1. (a) Prove, using the Weierstrass definition of the limit, that if \(\lim_{x\rightarrow a} f(x) = F\) and \(\lim_{x\rightarrow a} g(x) = G\) both exist, them \(\lim_{x\rightarrow a} [f(x)+g(x)] = F+G\), i.e., that the limit of a sum is the sum of the limits. (b) Prove the same thing using the definition of the limit in terms of infinitesimals.
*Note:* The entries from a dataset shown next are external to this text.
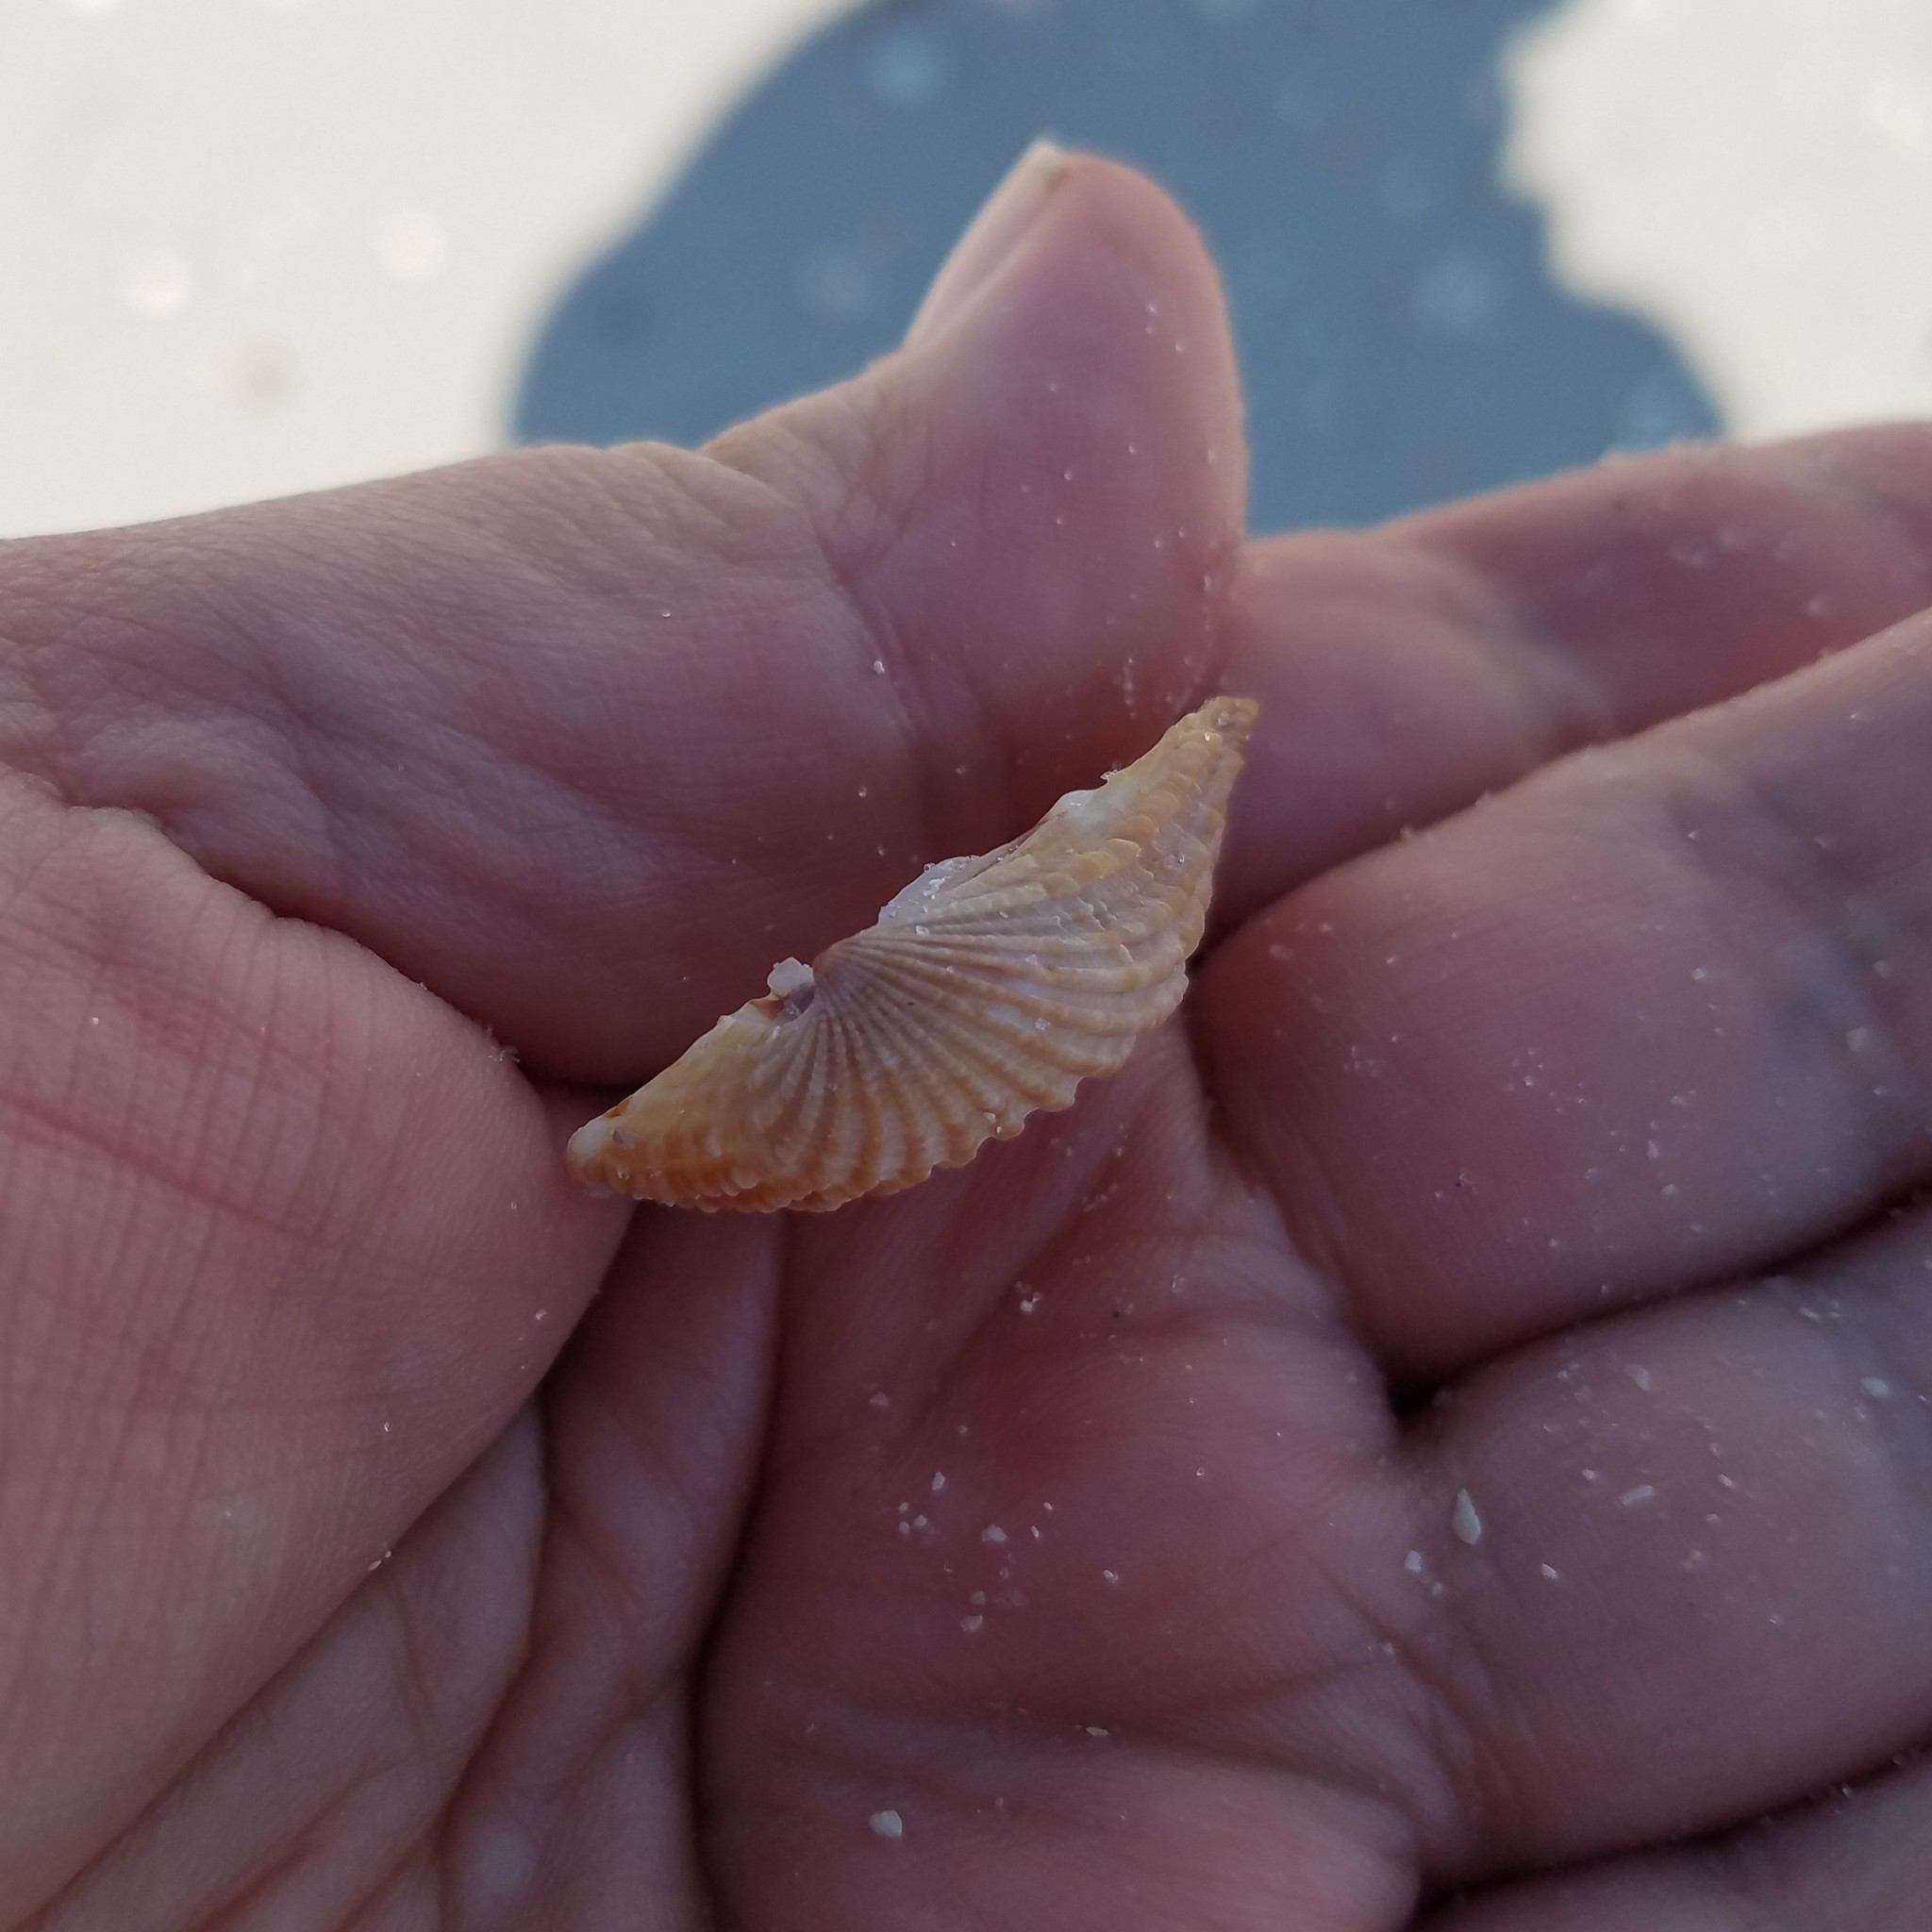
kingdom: Animalia
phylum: Mollusca
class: Bivalvia
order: Carditida
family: Carditidae
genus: Cardites
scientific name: Cardites floridanus
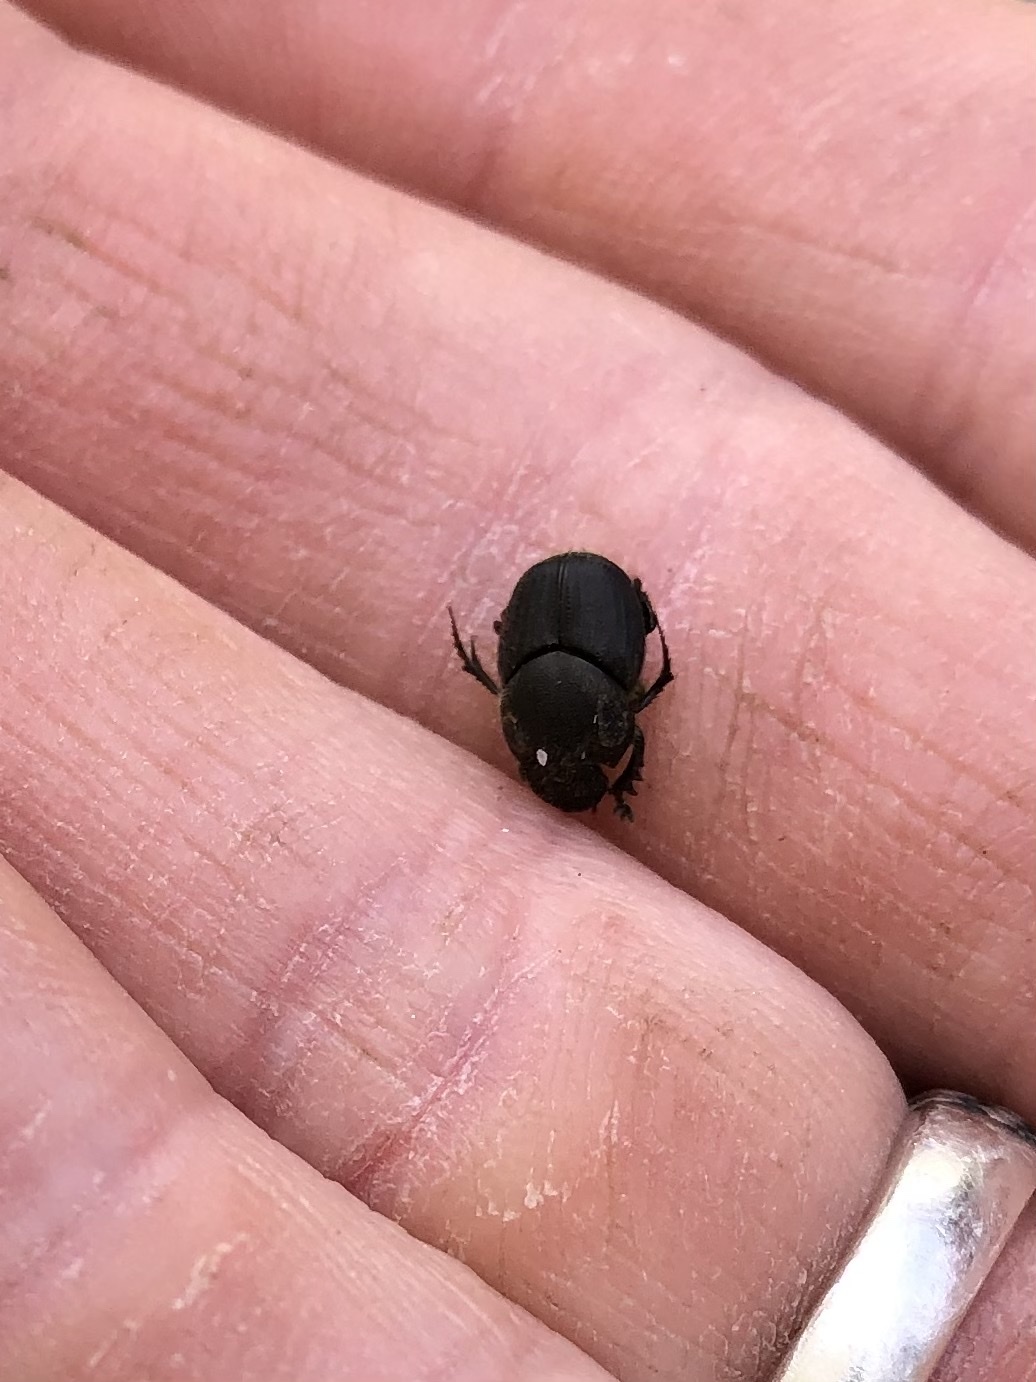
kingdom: Animalia
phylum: Arthropoda
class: Insecta
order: Coleoptera
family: Scarabaeidae
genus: Onthophagus
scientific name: Onthophagus hecate
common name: Scooped scarab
2. Sketch the graph of the function e-1/x, and evaluate the following four limits:

\begin{align} \lim_{x\rightarrow 0^{+}} & e^{-1/x} \\ \lim_{x\rightarrow 0^{-}} & e^{-1/x} \\ \lim_{x\rightarrow +\infty} & e^{-1/x} \\ \lim_{x\rightarrow -\infty} & e^{-1/x} \end{align}

3. Verify the following limits.

\begin{align} \lim_{s\rightarrow 1} \frac{s^3-1}{s-1} = 3 \\ \lim_{\theta\rightarrow 0} \frac{1-\cos\theta}{\theta^2} = \frac{1}{2} \\ \lim_{x\rightarrow \infty} \frac{5x^2-2x}{x} = \infty \\ \lim_{n\rightarrow \infty} \frac{n(n+1)}{(n+2)(n+3)} = 1 \\ \lim_{x\rightarrow \infty} \frac{ax^2+bx+c}{dx^2+ex+f} = \frac{a}{d} \end{align}

[Granville, 1911]

4. Evaluate

\[ \lim_{x\rightarrow 0} \frac{x\cos x}{1-2^x} \]

exactly, and check your result by numerical approximation.

5. Amy is asked to evaluate

\[ \lim_{x\rightarrow 0} \frac{e^x}{x} . \]

She applies l'Hôpital's rule, differentiating top and bottom to find 1/ex, which equals 1 when she plugs in x=0. What is wrong with her reasoning?

6. Evaluate

\[ \lim_{u\rightarrow 0} \frac{u^2}{e^u+e^{-u}-2} \]

exactly, and check your result by numerical approximation.

7. Evaluate

\[ \lim_{t\rightarrow \pi} \frac{\sin t}{t-\pi} \]

exactly, and check your result by numerical approximation.

8. Prove a form of l'Hôpital's rule stating that

\[ \lim_{x\rightarrow\infty}\frac{f(x)}{g(x)} \]

is equal to the limit of f'/g' at infinity. Hint: change to some new variable u such that x→∞ corresponds to u→0.

9. Prove that the linear function y=ax+b, where a and b are real, is continuous, first using the definition of continuity in terms of infinitesimals, and then using the definition in terms of the Weierstrass limit.